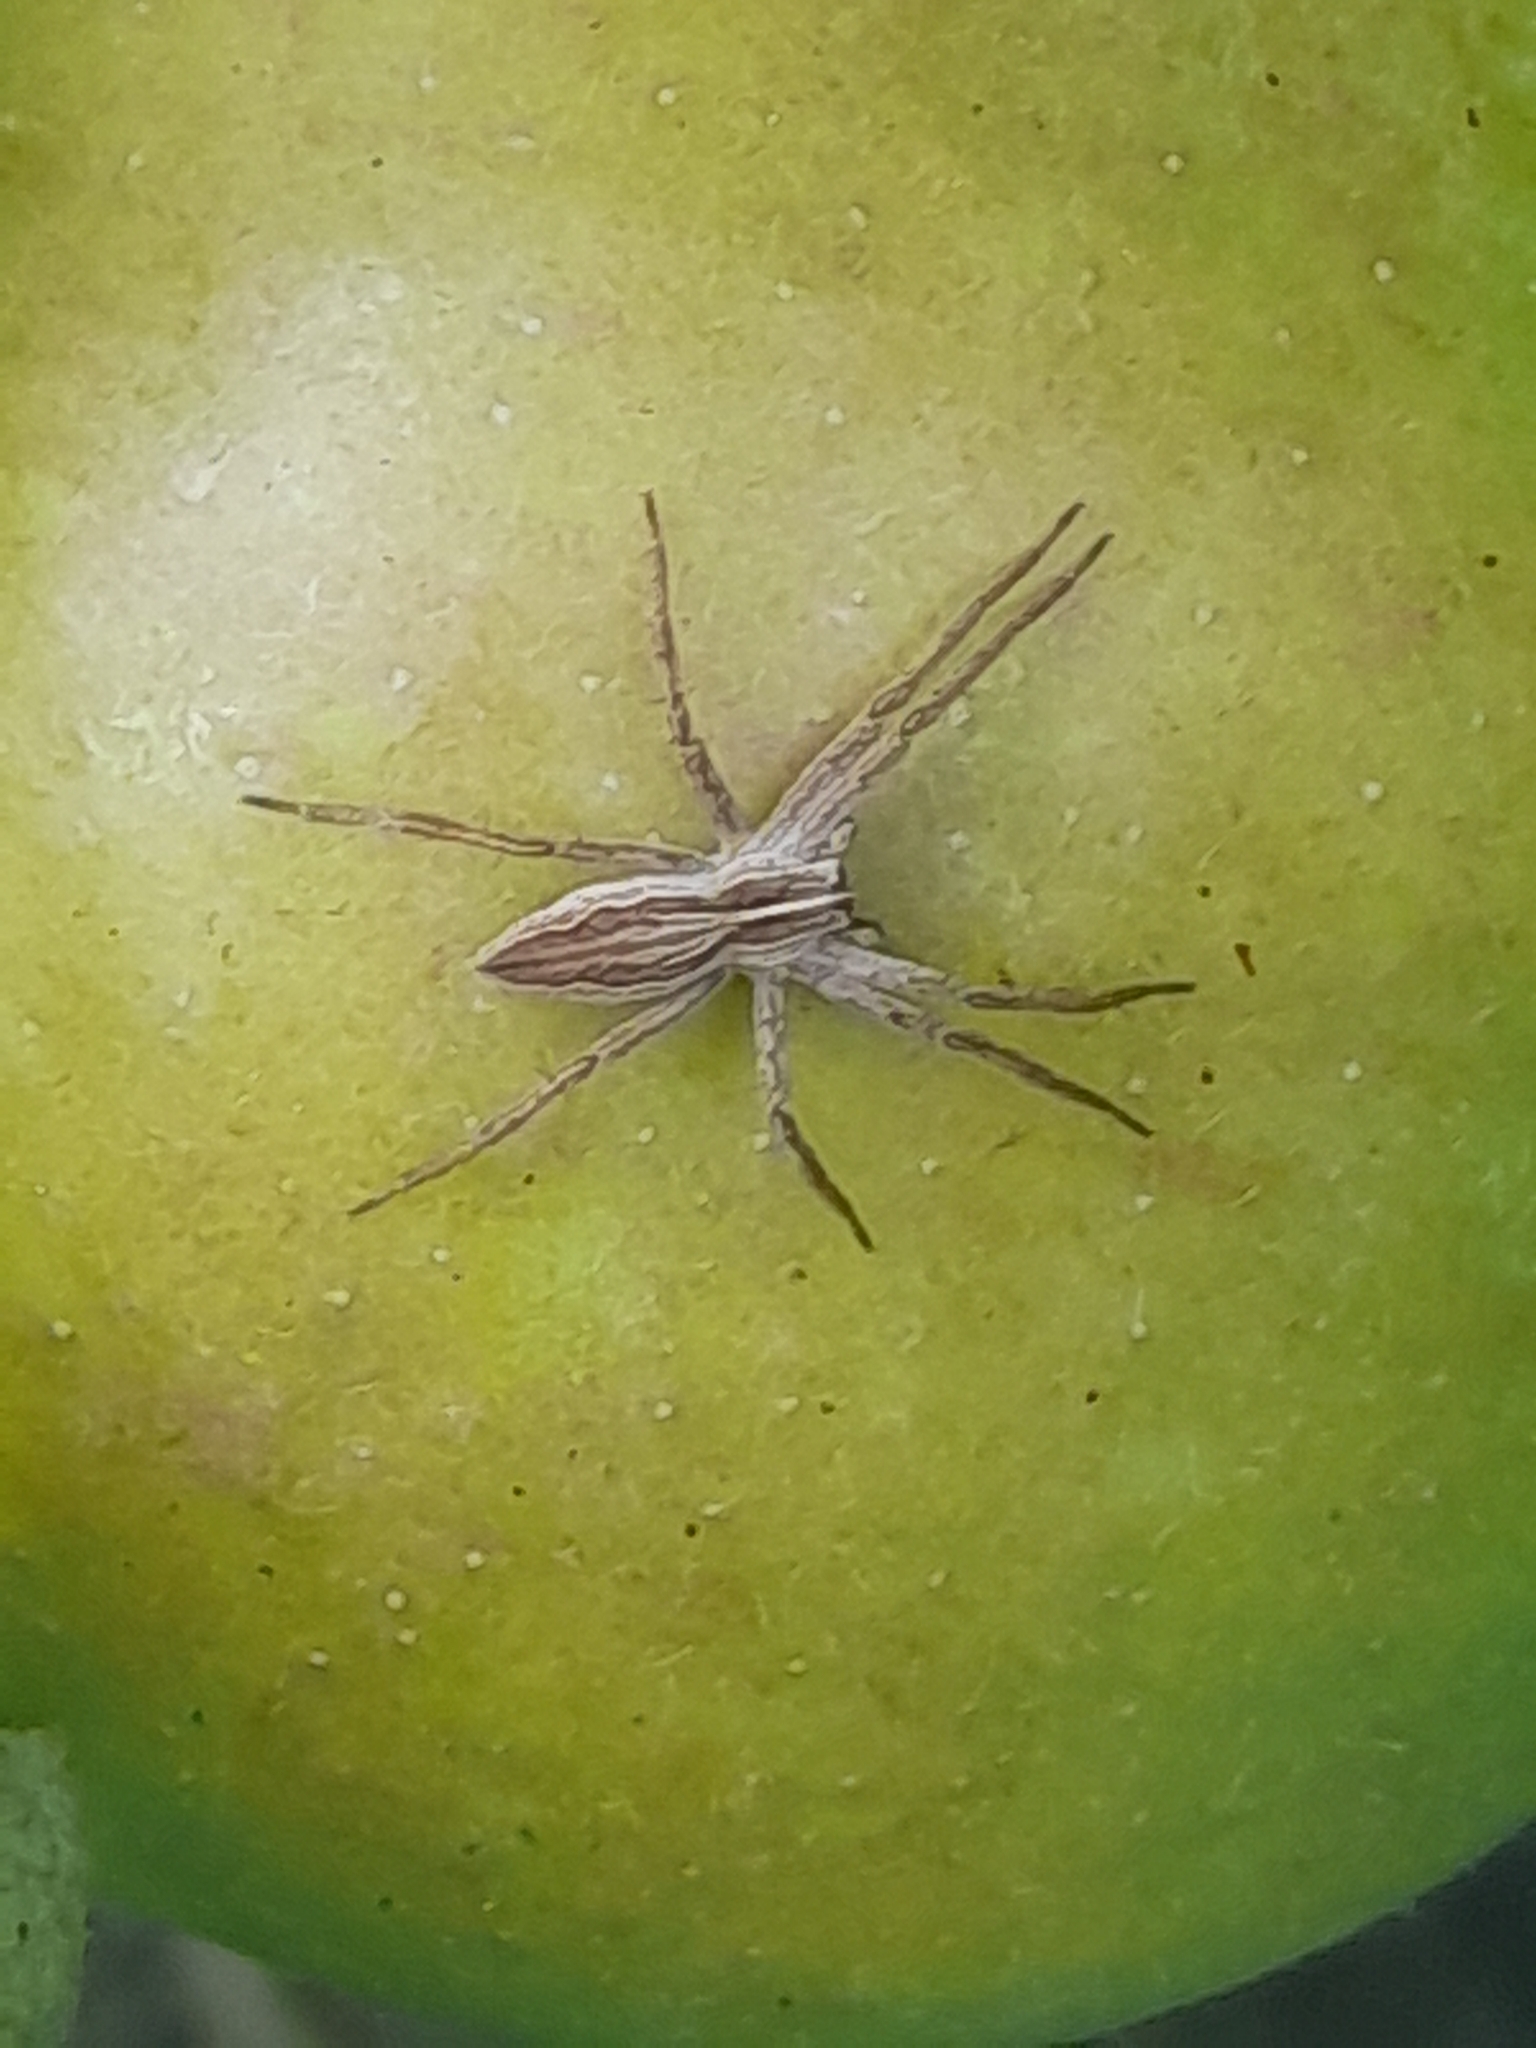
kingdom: Animalia
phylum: Arthropoda
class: Arachnida
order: Araneae
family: Pisauridae
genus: Pisaura
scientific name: Pisaura mirabilis
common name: Tent spider
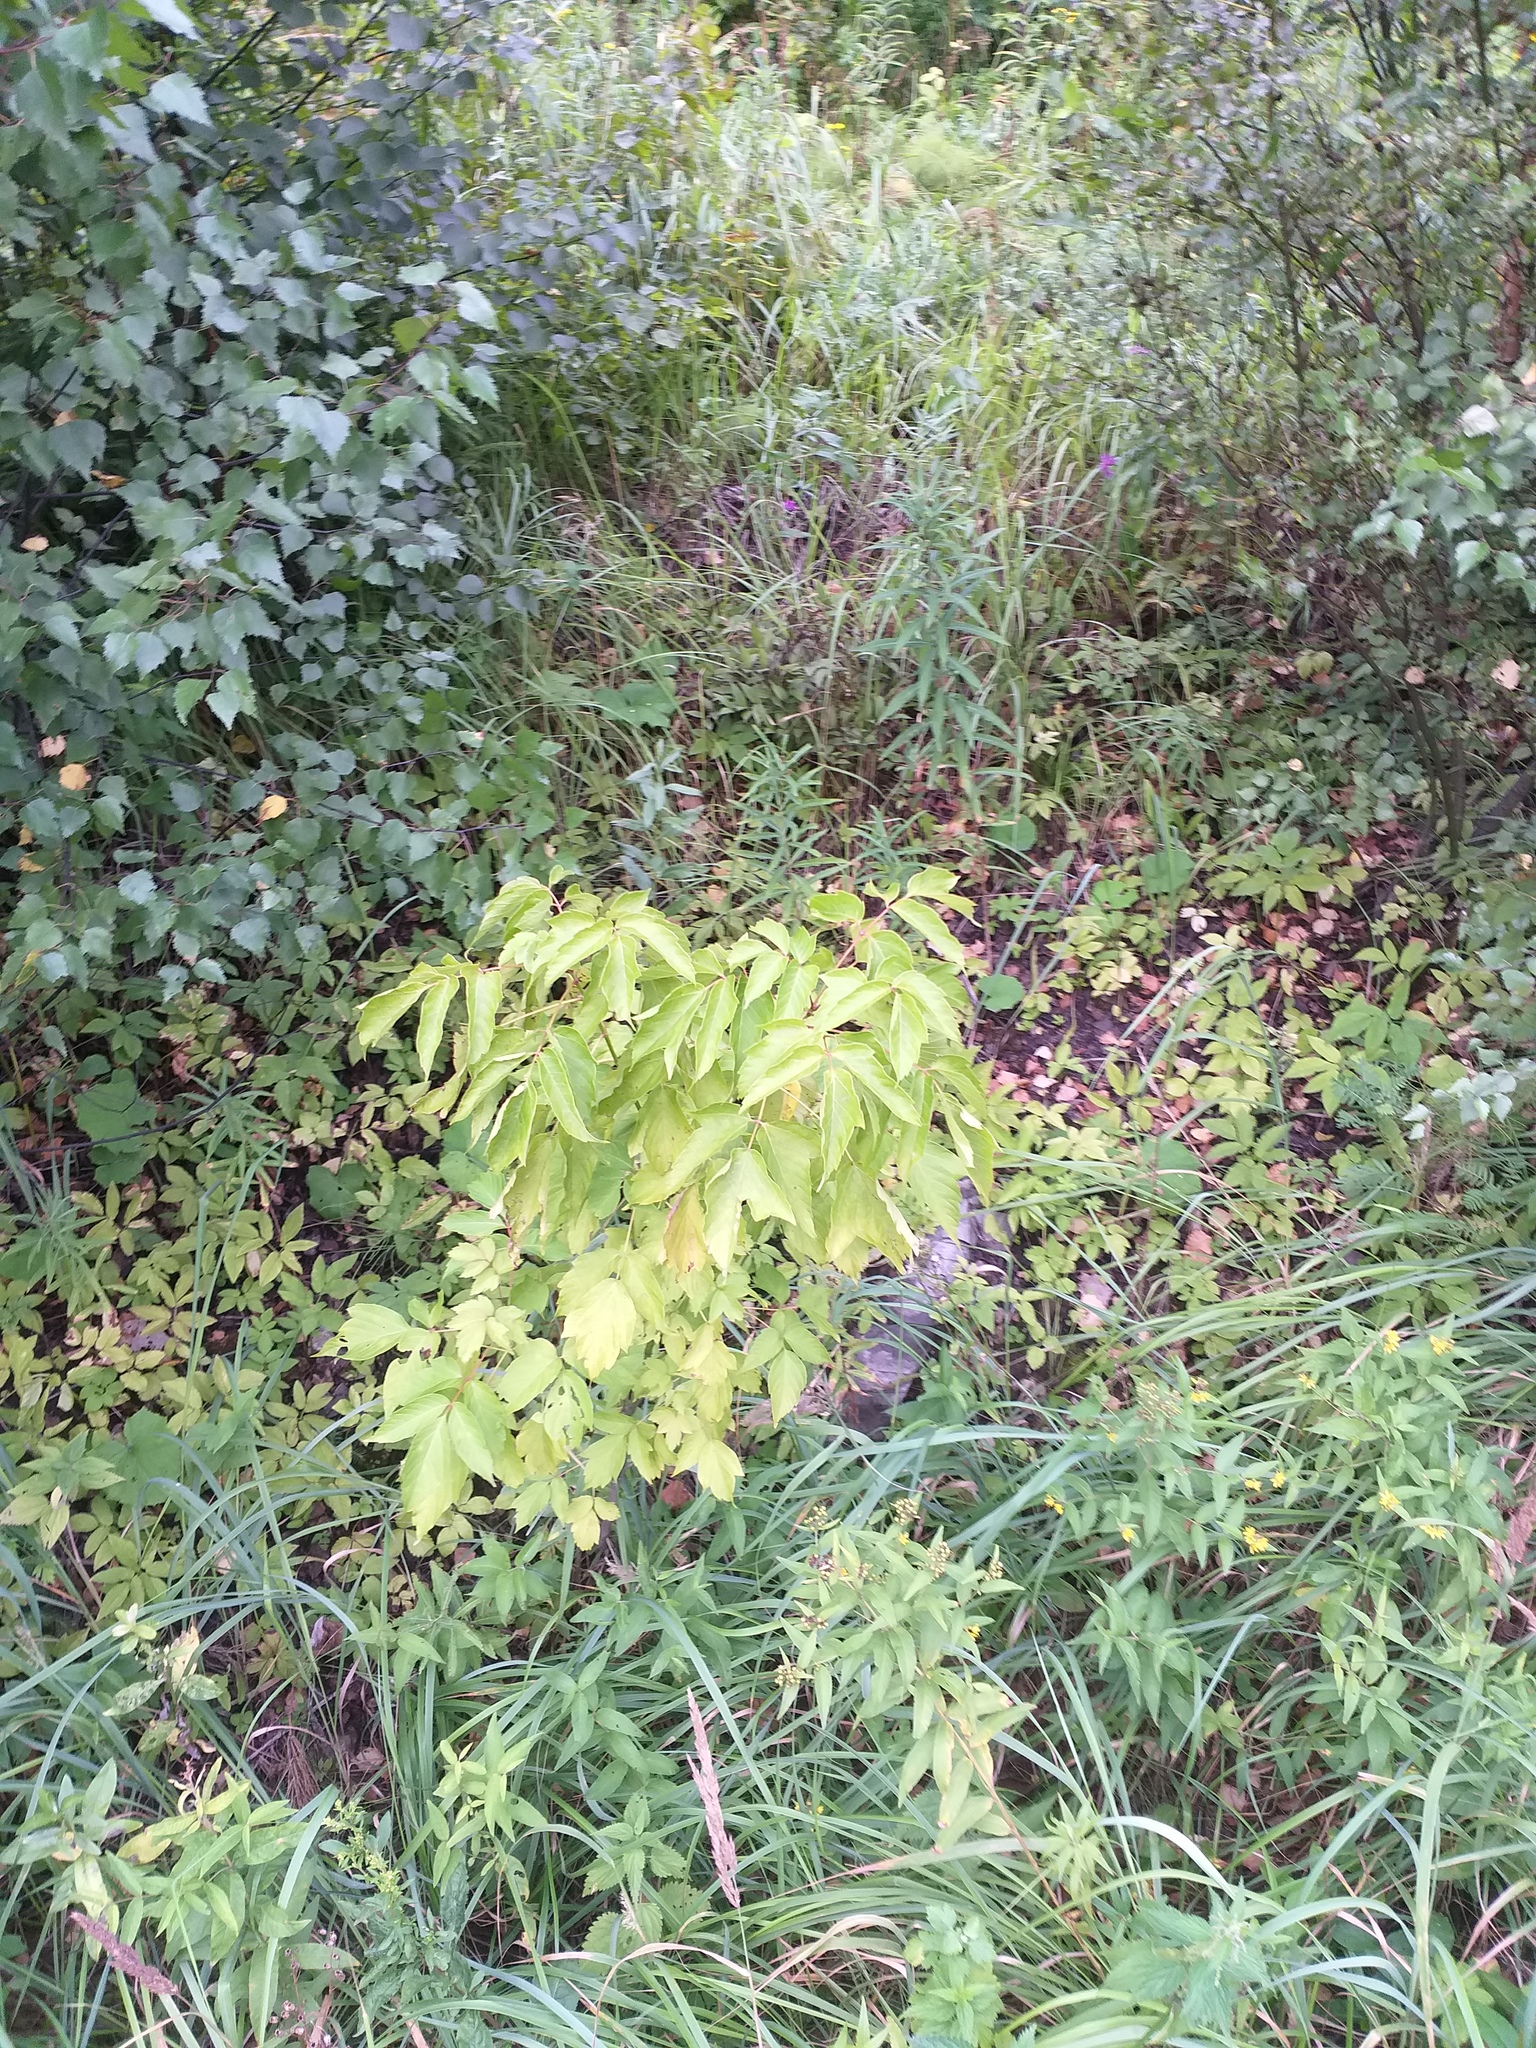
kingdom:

*****

- [What you are asked to do]: Update the material above so that each "common name" reads "vernacular name" and every other line stays the same. Leave the pictures out of your answer.

- [Result]:
kingdom: Animalia
phylum: Arthropoda
class: Arachnida
order: Araneae
family: Pisauridae
genus: Pisaura
scientific name: Pisaura mirabilis
vernacular name: Tent spider
kingdom:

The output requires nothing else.